Figure 7. (a). DSC thermograms of spray-dried xanthone O/W emulsion, spray-dried blank O/W emulsion and pure xanthone under open pan condition. (b). DSC thermograms of spray-dried xanthone O/W emulsion under closed pan condition.

Figure 8. DSC thermograms of oven-dried xanthone coacervates, oven-dried blank coacervates and pure xanthone under open pan condition.

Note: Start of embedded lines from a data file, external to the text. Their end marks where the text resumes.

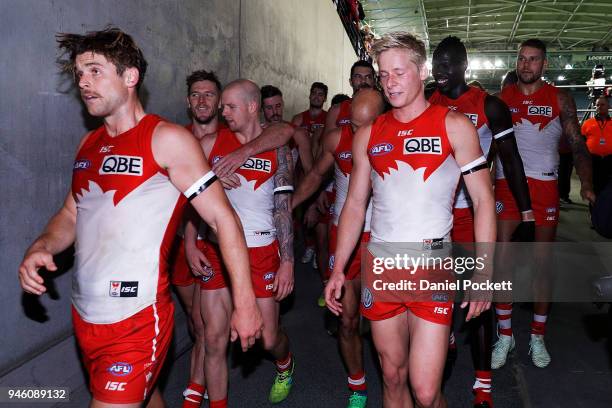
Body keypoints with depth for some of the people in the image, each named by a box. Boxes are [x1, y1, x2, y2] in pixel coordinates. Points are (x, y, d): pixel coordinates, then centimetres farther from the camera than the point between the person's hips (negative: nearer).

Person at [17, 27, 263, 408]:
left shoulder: (167, 139, -11)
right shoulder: (89, 144, 9)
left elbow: (224, 218, -11)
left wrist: (245, 303, -13)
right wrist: (41, 247, -2)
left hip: (137, 320, -6)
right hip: (84, 316, 7)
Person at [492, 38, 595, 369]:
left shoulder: (560, 99, 5)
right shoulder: (501, 98, 5)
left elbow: (577, 144, 3)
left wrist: (586, 183, -10)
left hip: (545, 185, 0)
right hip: (506, 184, 0)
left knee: (543, 261, 6)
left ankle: (537, 337, 20)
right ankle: (505, 334, 12)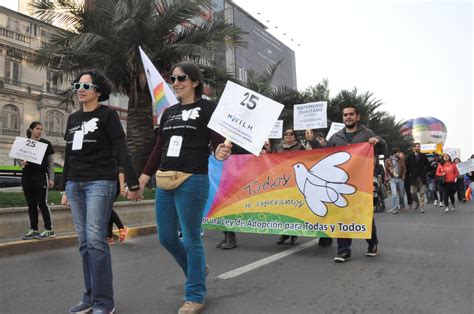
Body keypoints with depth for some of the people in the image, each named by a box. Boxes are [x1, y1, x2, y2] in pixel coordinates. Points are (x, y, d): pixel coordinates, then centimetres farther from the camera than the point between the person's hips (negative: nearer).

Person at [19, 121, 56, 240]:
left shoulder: (46, 143, 2)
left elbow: (51, 162, 2)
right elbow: (19, 159, 13)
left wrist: (51, 178, -4)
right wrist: (21, 162, -12)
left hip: (41, 176, -3)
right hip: (27, 177, 3)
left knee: (42, 203, -6)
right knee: (31, 205, 7)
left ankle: (49, 230, -1)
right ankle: (33, 230, 14)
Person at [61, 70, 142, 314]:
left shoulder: (107, 114, -1)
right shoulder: (73, 118, 17)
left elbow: (121, 151, -7)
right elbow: (68, 155, 19)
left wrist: (133, 184, -12)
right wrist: (65, 189, 19)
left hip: (100, 183, -6)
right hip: (75, 185, 6)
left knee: (95, 240, -11)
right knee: (84, 243, 7)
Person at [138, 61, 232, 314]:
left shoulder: (207, 108, -2)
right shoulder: (169, 112, 15)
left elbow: (218, 141, -9)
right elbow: (158, 148, 18)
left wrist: (221, 152, -32)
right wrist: (144, 176, 16)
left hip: (192, 181, -7)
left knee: (191, 238, 2)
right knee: (166, 238, 13)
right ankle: (197, 270, 39)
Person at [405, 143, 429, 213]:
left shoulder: (424, 156, 6)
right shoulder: (410, 157, 2)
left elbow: (428, 166, 11)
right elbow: (406, 167, 5)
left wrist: (424, 172, 4)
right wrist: (410, 173, 1)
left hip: (422, 178, 0)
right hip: (413, 178, 0)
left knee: (422, 193, -2)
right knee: (413, 193, 0)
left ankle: (421, 208, 2)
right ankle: (418, 202, 27)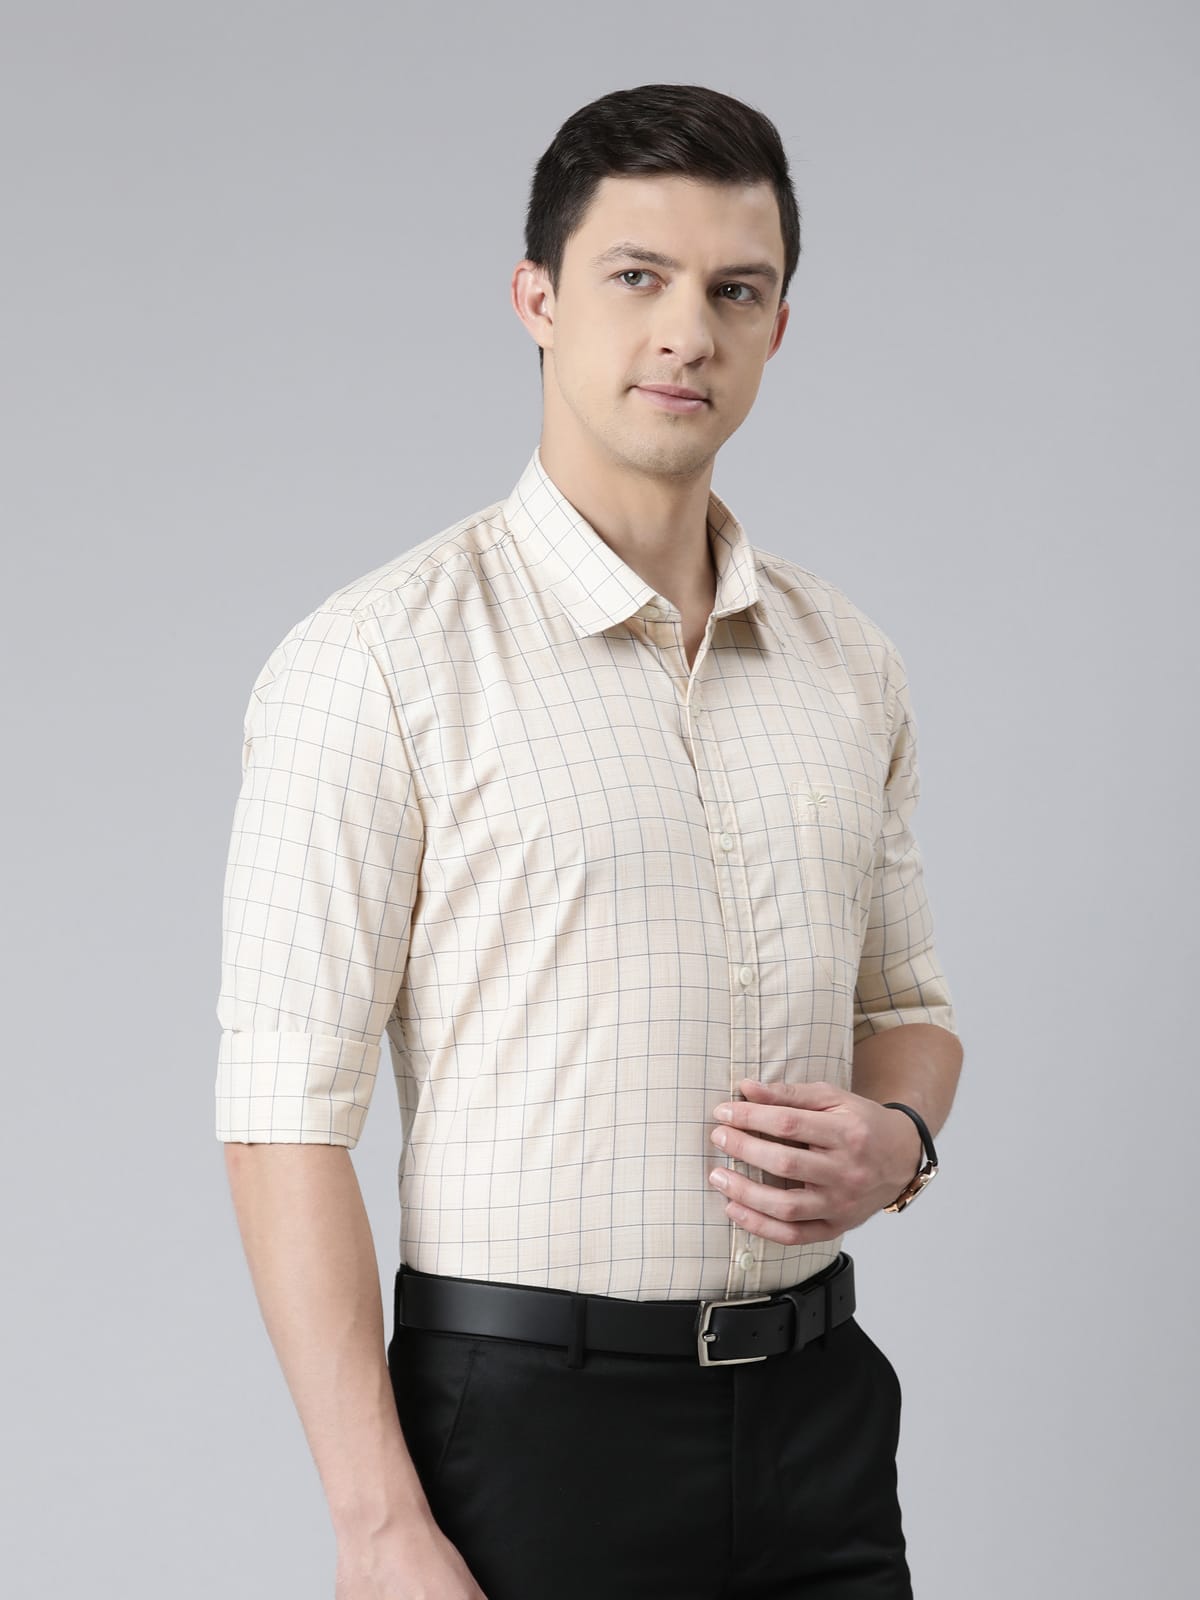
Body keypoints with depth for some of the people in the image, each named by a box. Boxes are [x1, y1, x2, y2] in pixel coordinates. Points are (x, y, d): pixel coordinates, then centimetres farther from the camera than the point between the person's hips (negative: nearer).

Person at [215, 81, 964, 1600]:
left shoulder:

Xanthone showed a sharp endothermic melting peak at 177°C (Figs.. 7a and 8), which indicates its crystalline nature and confirms the previously reported melting temperature for xanthone.^[1,3] DSC spectra of O/W emulsion shows the absence of xanthone melting peak (Fig. 7a) but FTIR (Fig. 4b) and HPLC (Fig. 6b) analysis confirmed the presence of xanthone in the O/W emulsion. Under closed pan conditions, O/W emulsion shows a glass transition temperature (T_g) of 64.4 ± 1.8°C (Fig. 7b). This along with XRD result indicates xanthone amorphization. The current result further explains the enhancement of aqueous solubility of xanthone in the O/W emulsion, wherein the amorphous state of active substance induces higher dissolution rate and aqueous solubility.^[41–42] A previous study has also reported the enhancement of aqueous solubility and physical stability of EUDRAGIT® E PO^[41] from amorphization. For oven-dried xanthone coacervates, the observed endothermic melting peak of xanthone at 177°C (Fig. 8) confirmed xanthone in its crystalline state.

Conclusion

This study demonstrated that natural polymers and without the use of organic solvent improved xanthone aqueous solubility by 37-fold via spray-dried O/W emulsion and 1.6-fold through oven-dried complex coacervation. However, a drawback to the O/W emulsion method is the high ratio (1:30) of oil to xanthone required to solubilize xanthone. Both microencapsulation methods produced white free-flowing powders with different physical properties. FTIR, XRD and DSC results indicated no interaction between xanthone and the wall material and decreased xanthone crystallinity in both methods. The solubilizing effect of the oil and wall material, particle size reduction and xanthone amorphization enhanced xanthone solubility in O/W emulsion, whilst the solubilizing effect of the wall material for coacervates was probably responsible for the improved aqueous solubility of coacervates. Spray-dried O/W emulsion is potentially incorporated as functional ingredients into food emulsion system such as in ice cream or salad dressing as well as in cosmetic and pharmaceutical products whilst oven-dried complex coacervation is potentially used in beverage and non-emulsion system as well as pharmaceutical industries. The current study serves as a model to improve aqueous solubility of other xanthone derivatives.

Additional information

Funding

The authors would like to thank E-Science research grant of 06-02-10-SF0092 from Ministry of Science, Technology and Innovation, Malaysia to support this study. Thank you to School of Science, Monash University Malaysia for additional financial support and SENSUS International (Kuala Lumpur, Malaysia) for inulin supply.